Study: Fixing ‘family glitch’ would lower premium costs and balance risk pool

Removing barriers that prevent low-income families from obtaining insurance through the Affordable Care Act marketplace would help control costs for consumers and stabilize state exchanges with an influx of younger adults, according to a Health Affairs blog post.

Under current ACA regulations, all members of a family are ineligible for tax subsidies if one family member has access to affordable employer-sponsored coverage, which is calculated based on the cost of an individual-only plan. Also known as the “family glitch,” under this glitch these low-income families can't receive subsidies for marketplace plans even though premiums for family coverage are significantly higher.

A study published in Health Affairs earlier this month tested two new scenarios and found that restructuring the family glitch would cut premium costs from 12 percent of a family’s income to 6.3 percent. Allowing low-income families to purchase insurance through the ACA marketplace would also bring an influx of younger enrollees. With new affordability guidelines, as much 68 percent of new enrollees would be under the age of 35, a group Centers for Medicare and Medicaid Services (CMS) plans to target this fall.

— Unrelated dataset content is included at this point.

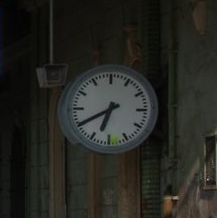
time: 6:40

Restructuring family tax subsidies would have the biggest impact on those that make 138 percent of the poverty level, dropping premiums from 20.1 percent of their income to as little as 2.1 percent. But it would come at cost to the government, adding between $3.7 billion and $6.5 billion in costs.

In some instances, state-based waiver programs have offered assistance to families that don’t qualify for federal subsidies, but policy experts have continually cited the family glitch as one of the ACA’s major flaws.